The military-industrial enlightenment, the Occult Enlightenment, ‘is a machine for absorbing information and radiating deception.’ (p. 104)

Against the Folk and Occult Enlightenment, Hind, after re-examining Kant’s original thought on the subject of enlightenment, offers his sort of updating of Kant, the Open Enlightenment. His vision of this includes:

‘an orderly investigation of the constitution of human reality, rather than confrontation between faith and reason………public research motivated by a disinterested commitment to truth provides an idealised model of the enlightened method……collective authorship and open review provide the means by which the work of individuals take on a wider significance, the mechanism by which individual Enlightenment fuels general progress………a programme of inquiry conducted outside the market will be superior to any possible commercial alternative, since it will not be forced to downplay or exaggerate certain features of that reality in order to protect established institutional interests.’ (pp. 138, 142-45)

This might once have described the idealised intellectual life of the mind, in universities for example, but Hind is thinking of the Net, the enormous amount of free data it offers, its ease of dissemination, free software, and Wikiesque endeavours.

His version of the Open Enlightenment obviously has something of Popper’s open society about it, but Popper was living in the world in which profs and ‘thinkers’ would sit and discuss Great Issues of the Day on Radio 3 and 4, armed with nothing more than broadsheet newspapers, a classical education and academic articles. They were not trying to deal with the massive amounts of knowledge and detail we now have; nor with the deafening, disinformative effects on society of the Occult Enlightenment. (14)

Hind is suggesting that a Net-based community of part-time ‘disinterested researchers’ will eventually form consensual pictures of the nature of reality, side-stepping the attempts by the Occult Enlightenment to co-opt it and – eventually – overcoming it:

‘Together we can challenge established, allegedly enlightened descriptions of the world and propose in their place openly generated, and openly reviewed descriptions of our own.’ (p. 144)

Hind isn’t sure that this is possible but thinks we have to try (and he points out that the endeavour offers solace for people – like himself – locked into careers within the Occult Establishment). There is one obvious stumbling-block. Most, maybe almost all of us, feel acute psychological discomfort faced by contradiction and conflict, and Hind’s suggested methods of enlightenment are going to generate lots of that. And how many ‘disinterested researchers’ are there? This is not going to replace the popular culture provided by the Occult Establishment for many people.

Hind’s pursuit of Open Enlightenment is a daunting task and he is suitably daunted. He notes on the last page:

‘Enlightenment is dangerous.

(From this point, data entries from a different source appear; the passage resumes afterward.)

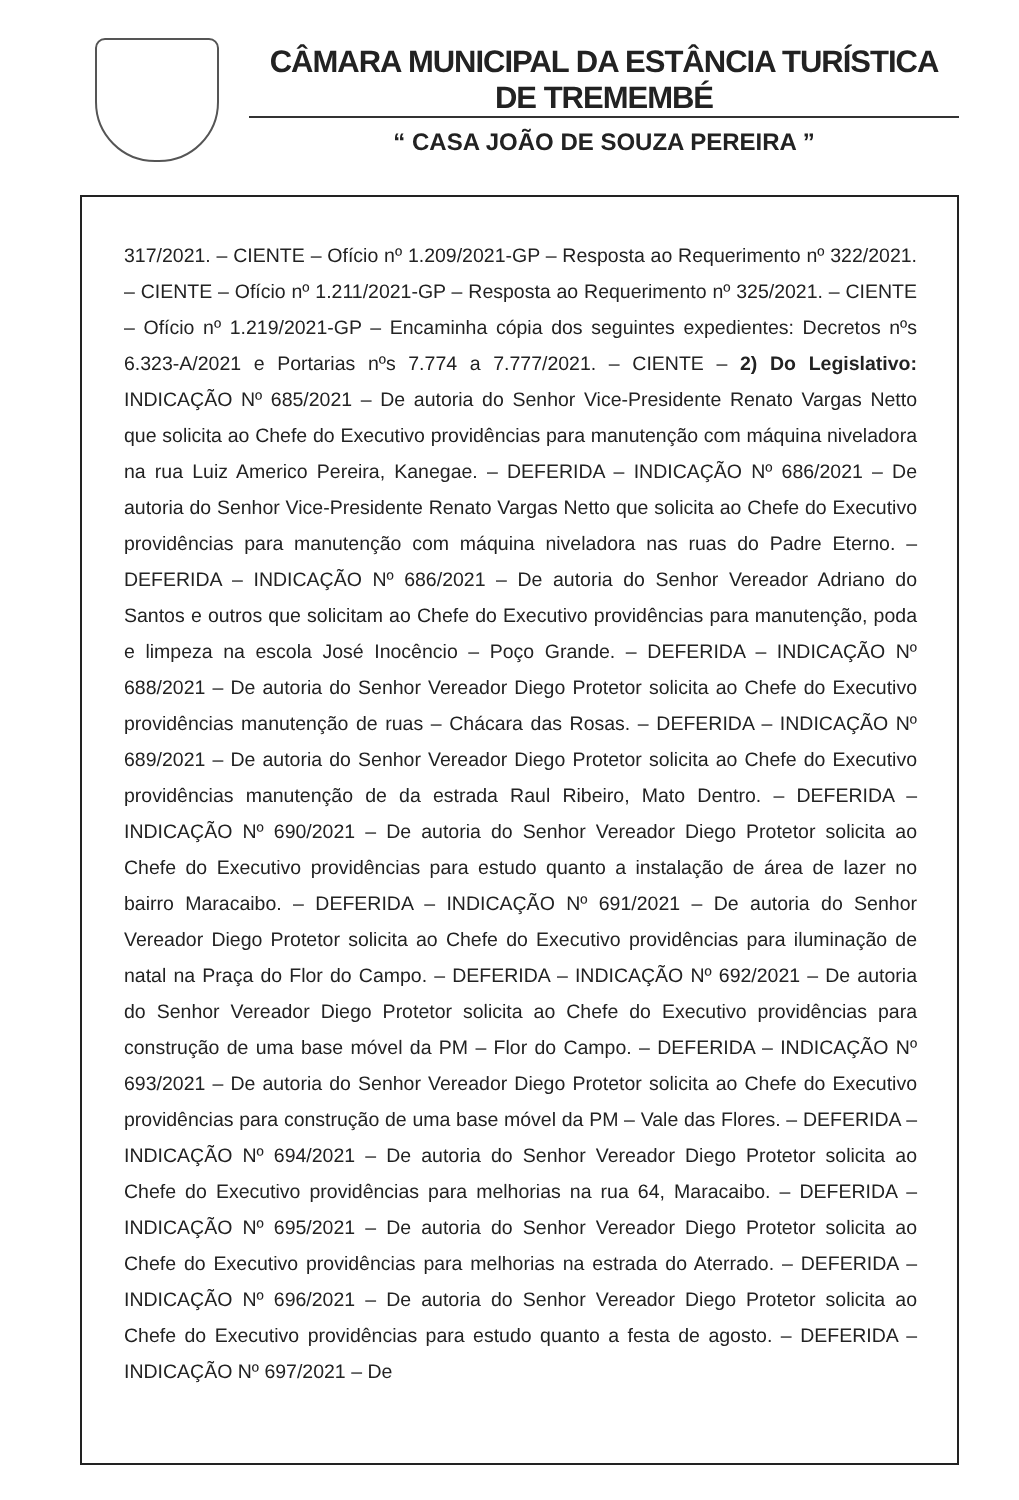CÂMARA MUNICIPAL DA ESTÂNCIA TURÍSTICA DE TREMEMBÉ
“ CASA JOÃO DE SOUZA PEREIRA ”
317/2021. – CIENTE – Ofício nº 1.209/2021-GP – Resposta ao Requerimento nº 322/2021. – CIENTE – Ofício nº 1.211/2021-GP – Resposta ao Requerimento nº 325/2021. – CIENTE – Ofício nº 1.219/2021-GP – Encaminha cópia dos seguintes expedientes: Decretos nºs 6.323-A/2021 e Portarias nºs 7.774 a 7.777/2021. – CIENTE – 2) Do Legislativo: INDICAÇÃO Nº 685/2021 – De autoria do Senhor Vice-Presidente Renato Vargas Netto que solicita ao Chefe do Executivo providências para manutenção com máquina niveladora na rua Luiz Americo Pereira, Kanegae. – DEFERIDA – INDICAÇÃO Nº 686/2021 – De autoria do Senhor Vice-Presidente Renato Vargas Netto que solicita ao Chefe do Executivo providências para manutenção com máquina niveladora nas ruas do Padre Eterno. – DEFERIDA – INDICAÇÃO Nº 686/2021 – De autoria do Senhor Vereador Adriano do Santos e outros que solicitam ao Chefe do Executivo providências para manutenção, poda e limpeza na escola José Inocêncio – Poço Grande. – DEFERIDA – INDICAÇÃO Nº 688/2021 – De autoria do Senhor Vereador Diego Protetor solicita ao Chefe do Executivo providências manutenção de ruas – Chácara das Rosas. – DEFERIDA – INDICAÇÃO Nº 689/2021 – De autoria do Senhor Vereador Diego Protetor solicita ao Chefe do Executivo providências manutenção de da estrada Raul Ribeiro, Mato Dentro. – DEFERIDA – INDICAÇÃO Nº 690/2021 – De autoria do Senhor Vereador Diego Protetor solicita ao Chefe do Executivo providências para estudo quanto a instalação de área de lazer no bairro Maracaibo. – DEFERIDA – INDICAÇÃO Nº 691/2021 – De autoria do Senhor Vereador Diego Protetor solicita ao Chefe do Executivo providências para iluminação de natal na Praça do Flor do Campo. – DEFERIDA – INDICAÇÃO Nº 692/2021 – De autoria do Senhor Vereador Diego Protetor solicita ao Chefe do Executivo providências para construção de uma base móvel da PM – Flor do Campo. – DEFERIDA – INDICAÇÃO Nº 693/2021 – De autoria do Senhor Vereador Diego Protetor solicita ao Chefe do Executivo providências para construção de uma base móvel da PM – Vale das Flores. – DEFERIDA – INDICAÇÃO Nº 694/2021 – De autoria do Senhor Vereador Diego Protetor solicita ao Chefe do Executivo providências para melhorias na rua 64, Maracaibo. – DEFERIDA – INDICAÇÃO Nº 695/2021 – De autoria do Senhor Vereador Diego Protetor solicita ao Chefe do Executivo providências para melhorias na estrada do Aterrado. – DEFERIDA – INDICAÇÃO Nº 696/2021 – De autoria do Senhor Vereador Diego Protetor solicita ao Chefe do Executivo providências para estudo quanto a festa de agosto. – DEFERIDA – INDICAÇÃO Nº 697/2021 – De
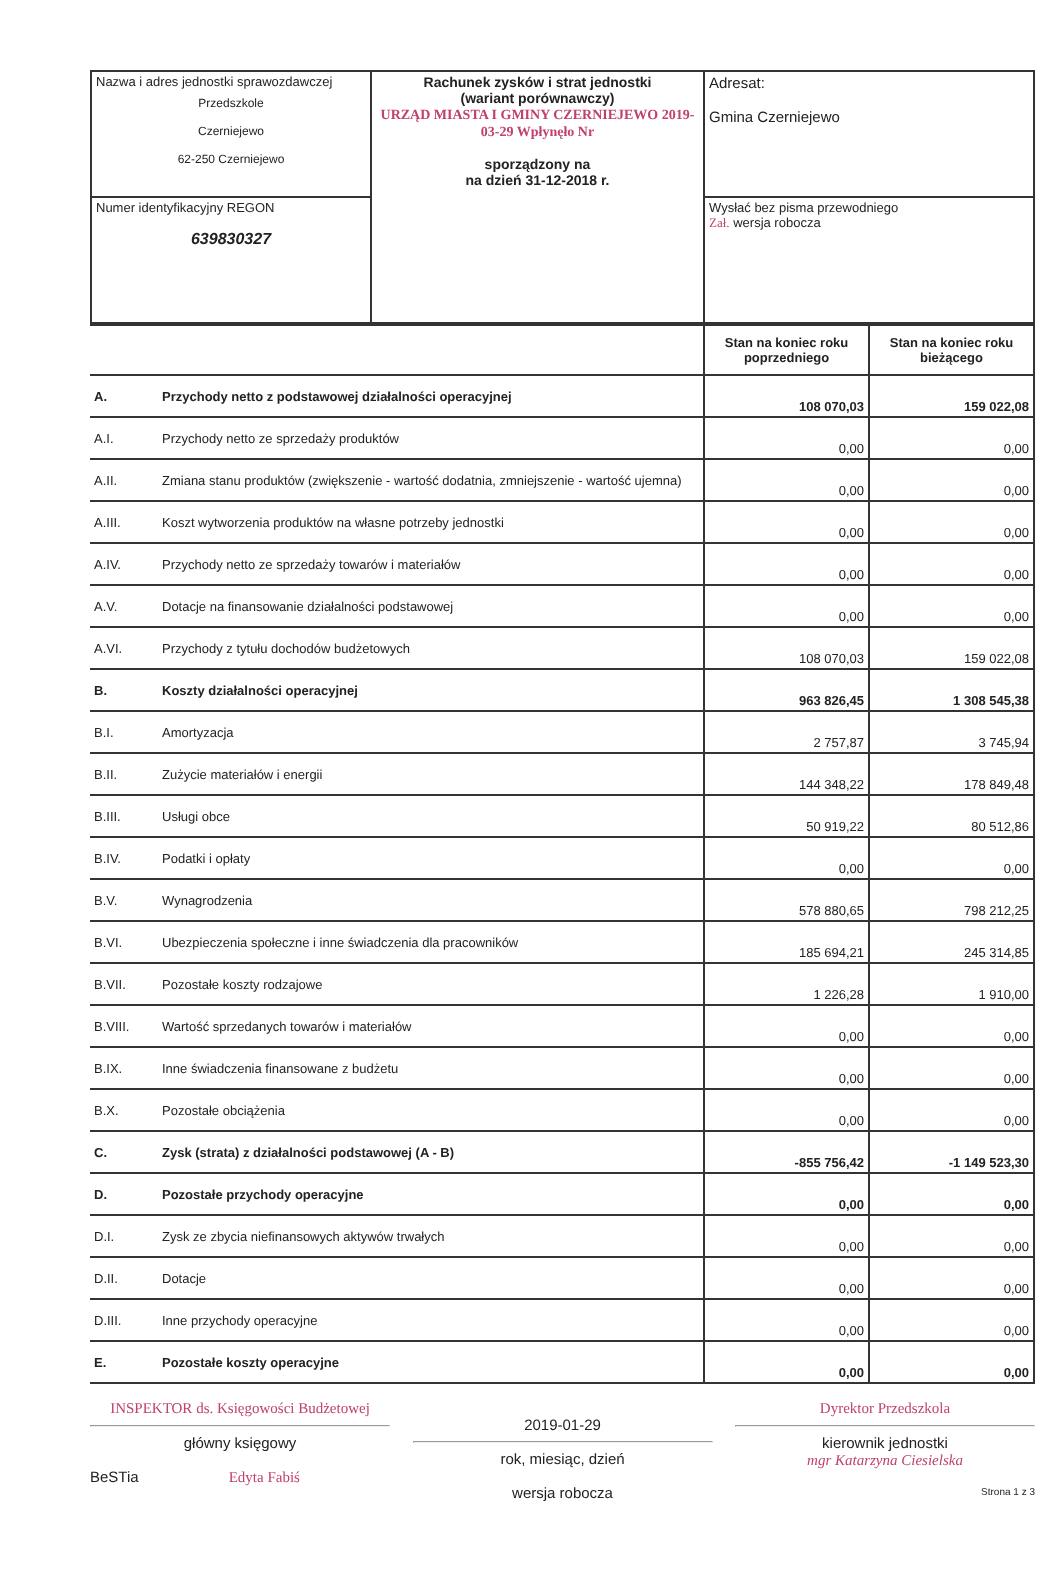| Nazwa i adres jednostki sprawozdawczej Przedszkole Czerniejewo 62-250 Czerniejewo | Rachunek zysków i strat jednostki (wariant porównawczy) URZĄD MIASTA I GMINY CZERNIEJEWO 2019-03-29 Wpłynęło Nr sporządzony na na dzień 31-12-2018 r. | Adresat: Gmina Czerniejewo |
| Numer identyfikacyjny REGON 639830327 | | Wysłać bez pisma przewodniego Zał. wersja robocza |
| | | Stan na koniec roku poprzedniego | Stan na koniec roku bieżącego |
| A. | Przychody netto z podstawowej działalności operacyjnej | 108 070,03 | 159 022,08 |
| A.I. | Przychody netto ze sprzedaży produktów | 0,00 | 0,00 |
| A.II. | Zmiana stanu produktów (zwiększenie - wartość dodatnia, zmniejszenie - wartość ujemna) | 0,00 | 0,00 |
| A.III. | Koszt wytworzenia produktów na własne potrzeby jednostki | 0,00 | 0,00 |
| A.IV. | Przychody netto ze sprzedaży towarów i materiałów | 0,00 | 0,00 |
| A.V. | Dotacje na finansowanie działalności podstawowej | 0,00 | 0,00 |
| A.VI. | Przychody z tytułu dochodów budżetowych | 108 070,03 | 159 022,08 |
| B. | Koszty działalności operacyjnej | 963 826,45 | 1 308 545,38 |
| B.I. | Amortyzacja | 2 757,87 | 3 745,94 |
| B.II. | Zużycie materiałów i energii | 144 348,22 | 178 849,48 |
| B.III. | Usługi obce | 50 919,22 | 80 512,86 |
| B.IV. | Podatki i opłaty | 0,00 | 0,00 |
| B.V. | Wynagrodzenia | 578 880,65 | 798 212,25 |
| B.VI. | Ubezpieczenia społeczne i inne świadczenia dla pracowników | 185 694,21 | 245 314,85 |
| B.VII. | Pozostałe koszty rodzajowe | 1 226,28 | 1 910,00 |
| B.VIII. | Wartość sprzedanych towarów i materiałów | 0,00 | 0,00 |
| B.IX. | Inne świadczenia finansowane z budżetu | 0,00 | 0,00 |
| B.X. | Pozostałe obciążenia | 0,00 | 0,00 |
| C. | Zysk (strata) z działalności podstawowej (A - B) | -855 756,42 | -1 149 523,30 |
| D. | Pozostałe przychody operacyjne | 0,00 | 0,00 |
| D.I. | Zysk ze zbycia niefinansowych aktywów trwałych | 0,00 | 0,00 |
| D.II. | Dotacje | 0,00 | 0,00 |
| D.III. | Inne przychody operacyjne | 0,00 | 0,00 |
| E. | Pozostałe koszty operacyjne | 0,00 | 0,00 |
INSPEKTOR ds. Księgowości Budżetowej
główny księgowy
BeSTia Edyta Fabiś
2019-01-29
rok, miesiąc, dzień
wersja robocza
Dyrektor Przedszkola
kierownik jednostki
mgr Katarzyna Ciesielska
Strona 1 z 3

As we begin the work of knowing the world without restraint we will be forced to address subjects that threaten vertigo.’

The last footnote on his last page refers to ‘Nerve-wracking subjects that cannot be ignored under conditions of Enlightenment include state and corporate mind-control programmes’; and he comments – the book’s final words – that ‘Serious inquiry into the world is likely to make most of us sound like foaming lunatics for considerable periods of time.’

Notes

  1. Hind has/had a blog on the book and its reception at <http://thethreattoreason.blogspot.com/2007_07_01_archive.html>
  2. Named after Francis Bacon who, while a great scientist and thinker, was also an enthusiastic servant of the secret arms of the state.
  3. This book appeared just before the stories of forces of the Occult Enlightenment trying to rewrite Wikipedia entries – the perfect illustration of the conflict between the Occult and Open Enlightenment.